Holbrook, Jarita. 2023. "Visualizing Astrophysicists’ Careers." In 4S Paraconference X EiJ: Building a Global Record, curated by Misria Shaik Ali, Kim Fortun, Phillip Baum and Prerna Srigyan. Annual Meeting of the Society of Social Studies of Science. Honolulu, Hawai'i, Nov 8-11

Archiving for everybody?

ATroitzsch

For me it seems like the Internet Archive gives the possibility to participate to everybody - so if you think this webpage should be archived, you can just do it by yourself, everybody who has a free account on the internet archive, can add something to the archive - but besides this, they are having a lot of partnerships with libraries and other institutions to be always behind important web pages that should be archived.  

Frozing time

ATroitzsch

The most interesting part of this archive (which helped me to find information about the chemical accident that happened 1993 in Höchst AG) was the wayback machine: The “internet archived” saves a very huge amount of webpages (475 billion web pages) in different moments in time, so that even if information are not available on websites anymore or the websites/ companies do not exist anymore, in the archive they can still be found.

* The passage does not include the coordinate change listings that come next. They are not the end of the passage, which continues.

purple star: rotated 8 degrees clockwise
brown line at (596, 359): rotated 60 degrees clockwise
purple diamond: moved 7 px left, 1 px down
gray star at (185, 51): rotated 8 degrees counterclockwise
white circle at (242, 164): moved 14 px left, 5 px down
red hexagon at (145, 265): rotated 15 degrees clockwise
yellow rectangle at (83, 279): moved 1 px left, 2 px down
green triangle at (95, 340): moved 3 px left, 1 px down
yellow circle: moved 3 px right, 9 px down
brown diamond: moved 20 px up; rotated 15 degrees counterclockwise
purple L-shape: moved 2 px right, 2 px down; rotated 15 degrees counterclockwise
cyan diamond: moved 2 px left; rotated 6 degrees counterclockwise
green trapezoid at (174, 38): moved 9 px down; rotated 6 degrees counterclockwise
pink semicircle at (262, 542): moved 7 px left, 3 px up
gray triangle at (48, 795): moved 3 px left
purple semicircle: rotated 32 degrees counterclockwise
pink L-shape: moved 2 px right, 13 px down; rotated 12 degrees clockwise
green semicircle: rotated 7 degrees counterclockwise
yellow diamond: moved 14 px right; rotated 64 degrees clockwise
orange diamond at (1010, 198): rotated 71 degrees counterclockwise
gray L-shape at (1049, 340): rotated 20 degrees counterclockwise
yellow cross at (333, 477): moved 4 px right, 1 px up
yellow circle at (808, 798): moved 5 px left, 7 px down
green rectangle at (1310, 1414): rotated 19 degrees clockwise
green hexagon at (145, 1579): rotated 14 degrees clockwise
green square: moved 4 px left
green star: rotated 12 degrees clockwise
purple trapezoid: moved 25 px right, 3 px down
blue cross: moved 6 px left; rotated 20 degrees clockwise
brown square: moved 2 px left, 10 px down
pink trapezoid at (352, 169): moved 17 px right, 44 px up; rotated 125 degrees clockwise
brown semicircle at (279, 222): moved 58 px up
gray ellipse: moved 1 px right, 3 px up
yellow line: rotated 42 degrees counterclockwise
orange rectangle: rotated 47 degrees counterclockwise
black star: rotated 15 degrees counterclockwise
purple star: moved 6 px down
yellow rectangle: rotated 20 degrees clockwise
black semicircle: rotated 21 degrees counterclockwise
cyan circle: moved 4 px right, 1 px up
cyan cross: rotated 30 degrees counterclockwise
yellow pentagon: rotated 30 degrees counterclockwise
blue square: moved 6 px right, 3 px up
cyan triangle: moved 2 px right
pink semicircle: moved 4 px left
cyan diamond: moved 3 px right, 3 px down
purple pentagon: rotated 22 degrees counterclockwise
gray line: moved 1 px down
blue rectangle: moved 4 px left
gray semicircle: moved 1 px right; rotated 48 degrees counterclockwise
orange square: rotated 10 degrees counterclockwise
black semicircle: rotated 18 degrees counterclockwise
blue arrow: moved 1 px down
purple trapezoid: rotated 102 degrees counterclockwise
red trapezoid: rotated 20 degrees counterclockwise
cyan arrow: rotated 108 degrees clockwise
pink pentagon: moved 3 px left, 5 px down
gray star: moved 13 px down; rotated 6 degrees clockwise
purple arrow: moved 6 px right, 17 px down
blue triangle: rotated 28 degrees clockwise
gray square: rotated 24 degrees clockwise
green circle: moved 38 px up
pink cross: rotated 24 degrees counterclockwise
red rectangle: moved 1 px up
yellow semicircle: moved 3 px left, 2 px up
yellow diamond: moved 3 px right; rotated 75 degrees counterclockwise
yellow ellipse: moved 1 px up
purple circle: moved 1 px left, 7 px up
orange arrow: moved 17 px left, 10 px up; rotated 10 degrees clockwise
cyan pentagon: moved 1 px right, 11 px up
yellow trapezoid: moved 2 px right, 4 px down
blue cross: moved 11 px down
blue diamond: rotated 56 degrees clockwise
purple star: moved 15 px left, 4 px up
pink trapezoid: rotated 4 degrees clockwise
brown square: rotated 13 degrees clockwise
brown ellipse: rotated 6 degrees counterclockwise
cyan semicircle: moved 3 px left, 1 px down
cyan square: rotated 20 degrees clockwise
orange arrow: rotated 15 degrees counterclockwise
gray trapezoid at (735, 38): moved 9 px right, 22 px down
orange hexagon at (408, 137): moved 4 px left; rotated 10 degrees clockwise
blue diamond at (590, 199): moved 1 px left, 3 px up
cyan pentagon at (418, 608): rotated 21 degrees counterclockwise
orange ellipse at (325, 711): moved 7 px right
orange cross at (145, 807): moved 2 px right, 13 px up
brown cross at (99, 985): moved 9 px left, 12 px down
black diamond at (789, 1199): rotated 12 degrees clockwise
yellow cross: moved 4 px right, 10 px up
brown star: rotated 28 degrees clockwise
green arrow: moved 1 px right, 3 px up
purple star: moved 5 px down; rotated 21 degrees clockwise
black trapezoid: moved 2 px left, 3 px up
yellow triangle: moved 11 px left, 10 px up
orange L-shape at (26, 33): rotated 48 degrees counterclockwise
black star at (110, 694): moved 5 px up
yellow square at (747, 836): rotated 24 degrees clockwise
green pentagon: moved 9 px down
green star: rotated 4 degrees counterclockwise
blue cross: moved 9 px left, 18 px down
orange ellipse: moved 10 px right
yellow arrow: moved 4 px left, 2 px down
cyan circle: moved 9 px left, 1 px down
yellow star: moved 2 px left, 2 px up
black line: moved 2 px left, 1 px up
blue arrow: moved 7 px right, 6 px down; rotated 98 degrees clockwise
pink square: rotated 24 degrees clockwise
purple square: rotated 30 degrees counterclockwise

Extending the idea of “archiving the internet itself” from 1996, the “internet archive” also started to build up a library, where books, audios and videos which are running on free licenses can be found.

Archiving digital text-data

ATroitzsch

It is not designed to remember data related to a certain topic, but more generally an archive where especially websites of different institutions, NGOs, companies etc. are saved (“Wayback Machine”). It is strongly related to a question of archiving digital text-data, for example websites.